Un gouvernement fragile
«L’Italie souffre plus que les autres à cause d’attaques spéculatives mais il n’y a en réalité aucun risque lié à sa dette, commente Francesco Saraceno, professeur de macroéconomie internationale à l’Université Luiss de Rome. Rien ne justifie le spread, la dette italienne n’est pas plus insoutenable que celles française, espagnole ou même allemande.» En Italie, le très commenté spread est l’écart entre les rendements des titres italiens (Btp) et Bund allemands à dix ans. Aujourd’hui à 193,1 points de base, le différentiel avait atteint 240 après l’annonce de la BCE. Par le passé, il avait explosé à 550 points de base lors de la crise des dettes souveraines ou encore à 325 points en 2018, lorsque les partis populistes la Ligue et le Mouvement 5 étoiles s’alliaient pour prendre le pouvoir.
Mais «avoir Mario Draghi à la tête du gouvernement ne résout pas tous les problèmes, regrettait Il Foglio le 7 mai dernier. La bonne reprise économique freinée par la conjoncture internationale et la pression inflationniste signifient que l’étroit sentier se resserre ultérieurement et que l’exécutif se trouve dans la situation difficile de devoir soutenir l’économie, éprouvée par le choc énergétique et la guerre, sans pouvoir recourir à l’endettement ni à la drogue monétaire.»
Afin d’éviter une nouvelle récession, l’ancien dirigeant de la Banque d’Italie a débloqué début mai 14 milliards d’euros pour venir en aide aux ménages et aux entreprises. Cette somme s’ajoute à 15 autres milliards déjà prévus le mois précédent et financés grâce à l’augmentation de la taxe sur les profits des sociétés du secteur de l’énergie. Instaurée un mois plus tôt pour contrer la hausse du prix du carburant, cette contribution devait passer de 10 à 25%.
«Est-ce que l’effet Draghi est terminé?» se demandait le mois dernier le journal économique Il Sole 24 Ore. «Il y a un effet Draghi dans le discours mais non dans l’action, répond l’économiste Francesco Saraceno. Sa politique est axée sur le plan de relance européen or ce qu’il a présenté à Bruxelles n’est fondamentalement pas différent de ce qu’avait préparé le gouvernement précédent. Il existe certainement un prestige de Mario Draghi influent sur les dynamiques européennes mais cela n’a pas encore produit d’effets.» Le président du Conseil n’a pas encore réussi à laisser son empreinte sur la scène politique nationale.
«Depuis 2020, tous les gouvernements européens font plus ou moins la même chose, craint le professeur.
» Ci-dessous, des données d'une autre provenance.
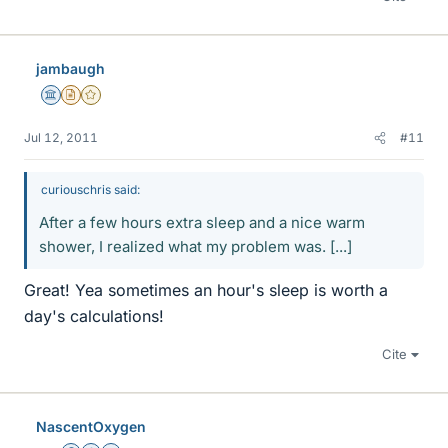
jambaugh
Science Advisor
Insights Author
Gold Member
Jul 12, 2011
#11
curiouschris said:
After a few hours extra sleep and a nice warm
shower, I realized what my problem was. [...]
Great! Yea sometimes an hour's sleep is worth a
day's calculations!
Cite
NascentOxygen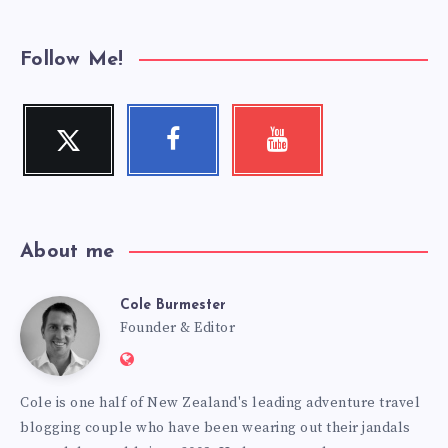
Follow Me!
Twitter
Facebook
Youtube
Follow
Follow
Check
me!
me!
my
videos!
About me
Cole Burmester
Cole
Founder & Editor
Website:
Burmester
https://www.fourjandals.com
Cole is one half of New Zealand's leading adventure travel
blogging couple who have been wearing out their jandals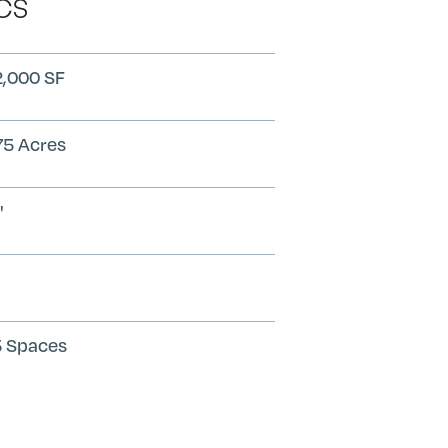
CS
,000 SF
75 Acres
'
 Spaces
Search
Submit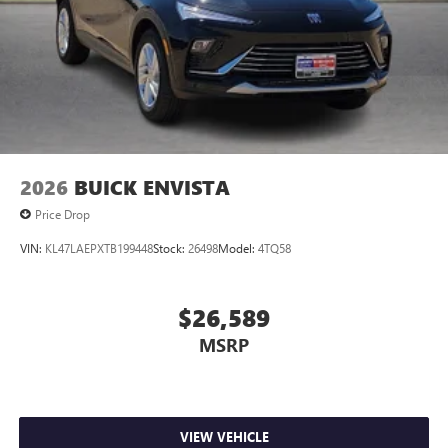
compatible phones
Wireless Apple CarPlay™ capability for compatible
3
phones
Wireless Android Auto™ capability for compatible
4
phones
Noise control system, active noise cancellation
Wireless Apple CarPlay/Wireless Android Auto
2026
BUICK ENVISTA
capability for compatible phones
1
2
Can use Apple CarPlay
and Android Auto
Price Drop
wirelessly
VIN:
KL47LAEPXTB199448
Stock:
26498
Model:
4TQ58
$26,589
MSRP
VIEW VEHICLE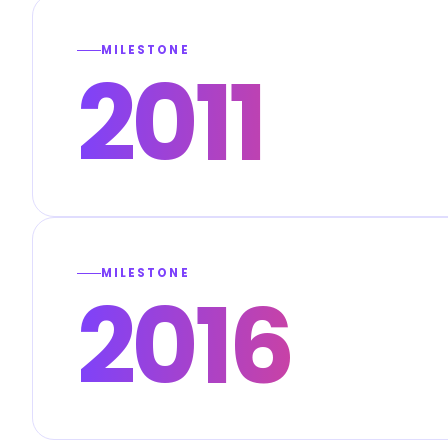
MILESTONE
2011
MILESTONE
2016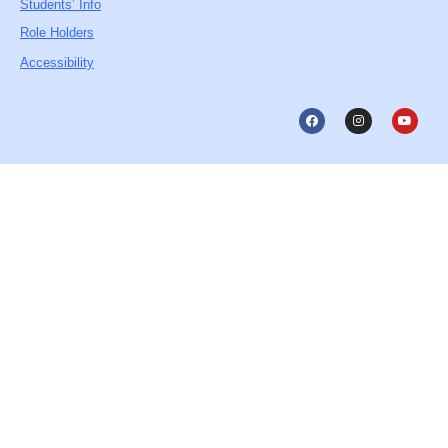
Students’ Info
Role Holders
Accessibility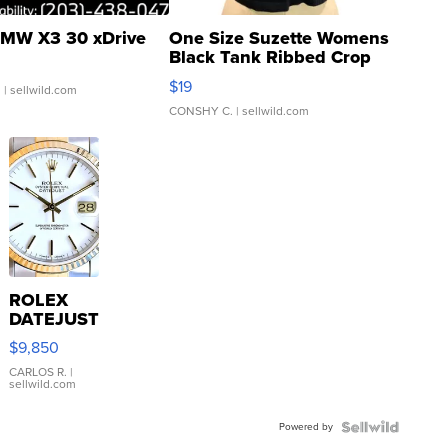
MW X3 30 xDrive
One Size Suzette Womens
Black Tank Ribbed Crop
Asymmetrical ...
$19
.
| sellwild.com
CONSHY C.
| sellwild.com
ROLEX
DATEJUST
16233
$9,850
WHITE
DIAL
CARLOS R.
|
sellwild.com
FLUTED
BEZEL
Powered by
TWO-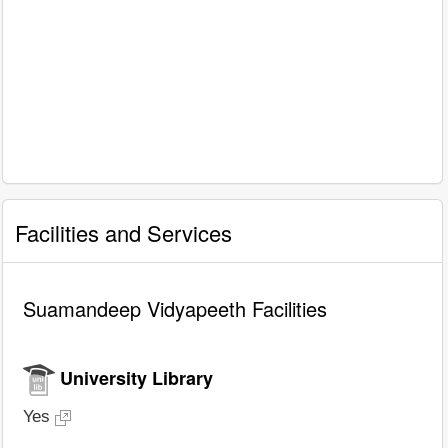
Facilities and Services
Suamandeep Vidyapeeth Facilities
University Library
Yes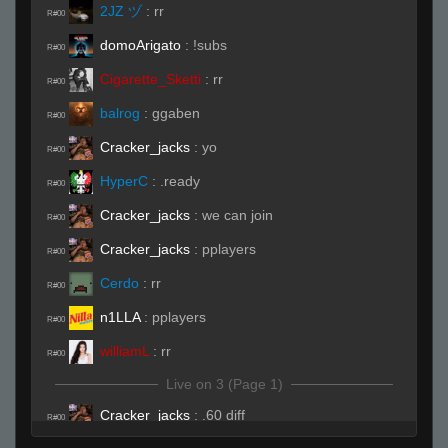
2JZ ヅ
:
rr
R#00
domoArigato
:
!subs
R#00
Cigarette_Sketti
:
rr
R#00
balrog
:
ggaben
R#00
Cracker_jacks
:
yo
R#00
HyperC
:
.ready
R#00
Cracker_jacks
:
we can join
R#00
Cracker_jacks
:
pplayers
R#00
Cerdo
:
rr
R#00
n1LLA
:
pplayers
R#00
williamL
:
rr
R#00
Live on 3 (Page 1)
Cracker_jacks
:
.60 diff
R#00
Tous se sont préoccupés de soutenir les revenus et l’emploi, puis ont tout misé sur le plan Next Generation EU avant de devoir aujourd’hui gérer les effets de l’inflation.» L’Italie de Mario Draghi souffre de plus de la menace de paralysie, croissante au fur et à mesure que s’approchent les élections législatives du printemps 2023.